§ Given records

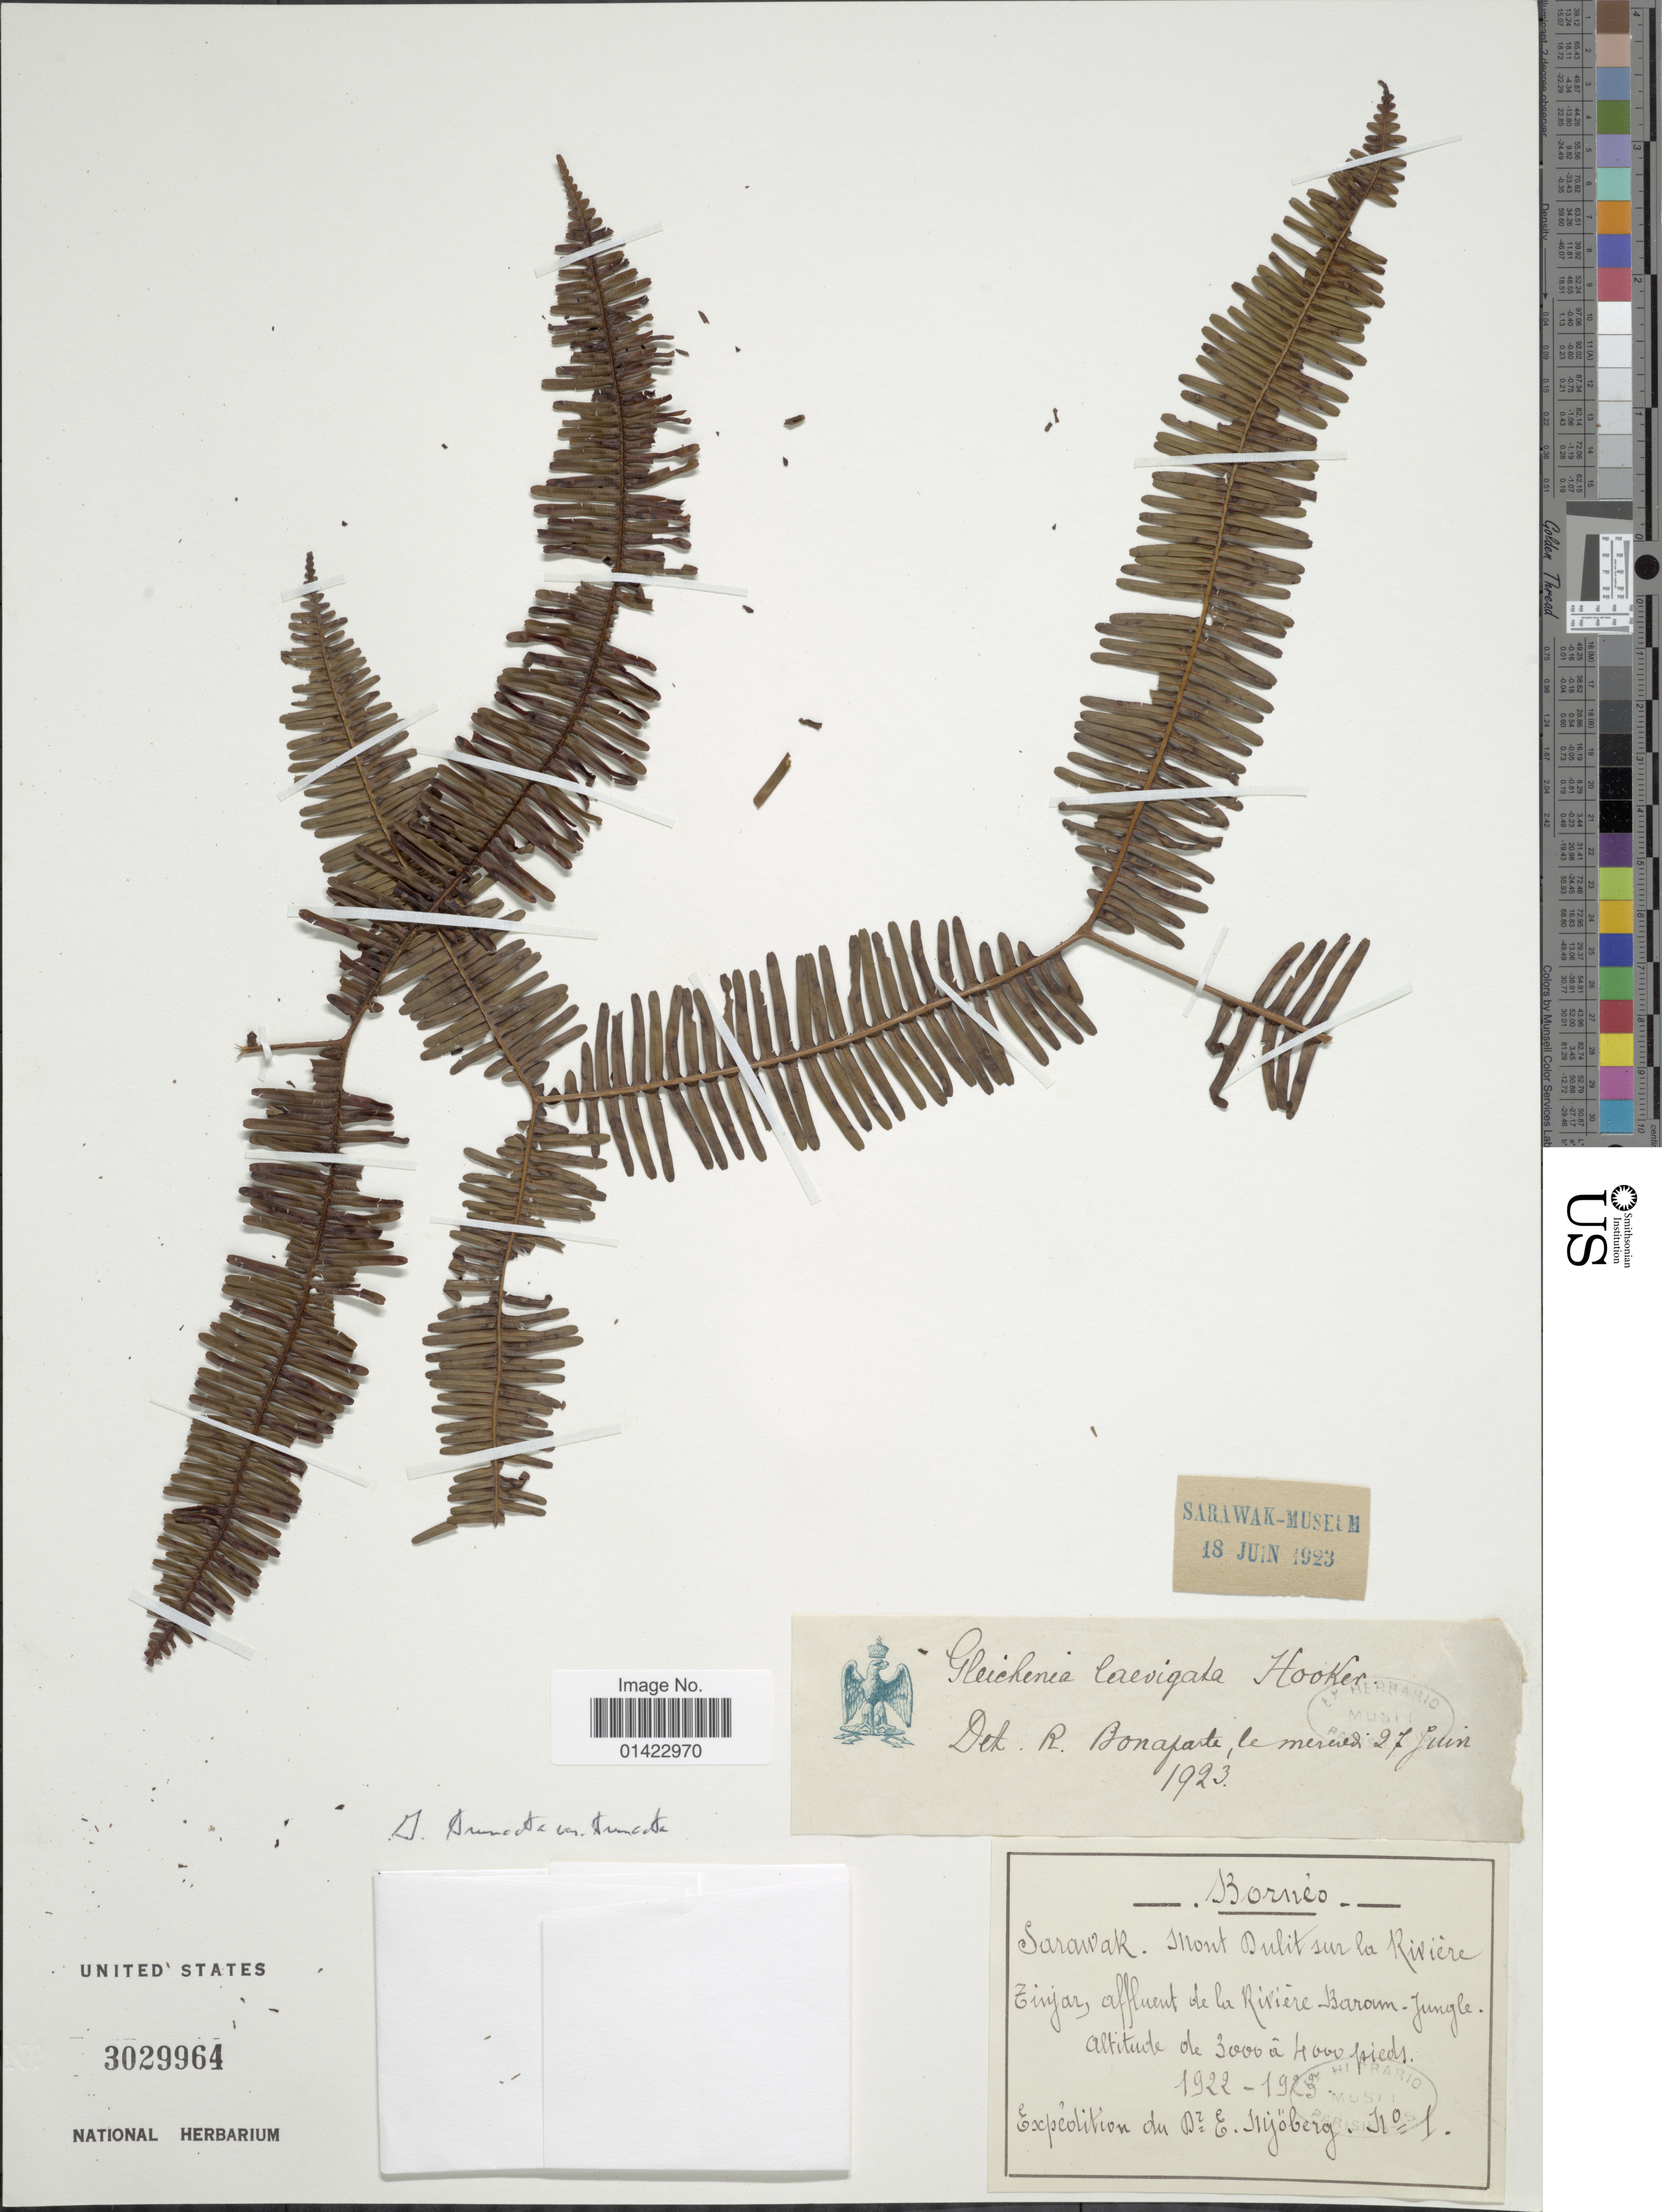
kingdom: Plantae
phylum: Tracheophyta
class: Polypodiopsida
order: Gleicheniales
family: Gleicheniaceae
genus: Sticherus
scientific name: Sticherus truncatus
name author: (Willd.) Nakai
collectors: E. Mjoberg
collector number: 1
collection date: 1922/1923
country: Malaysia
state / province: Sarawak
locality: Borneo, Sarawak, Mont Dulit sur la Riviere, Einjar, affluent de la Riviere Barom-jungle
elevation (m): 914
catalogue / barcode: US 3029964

§ Exercise task
Rewrite the lines of the records above, swapping "catalogue" for "catalog" and keeping everything else unchanged. Leave the pictures out.

§ The response
kingdom: Plantae
phylum: Tracheophyta
class: Polypodiopsida
order: Gleicheniales
family: Gleicheniaceae
genus: Sticherus
scientific name: Sticherus truncatus
name author: (Willd.) Nakai
collectors: E. Mjoberg
collector number: 1
collection date: 1922/1923
country: Malaysia
state / province: Sarawak
locality: Borneo, Sarawak, Mont Dulit sur la Riviere, Einjar, affluent de la Riviere Barom-jungle
elevation (m): 914
catalog / barcode: US 3029964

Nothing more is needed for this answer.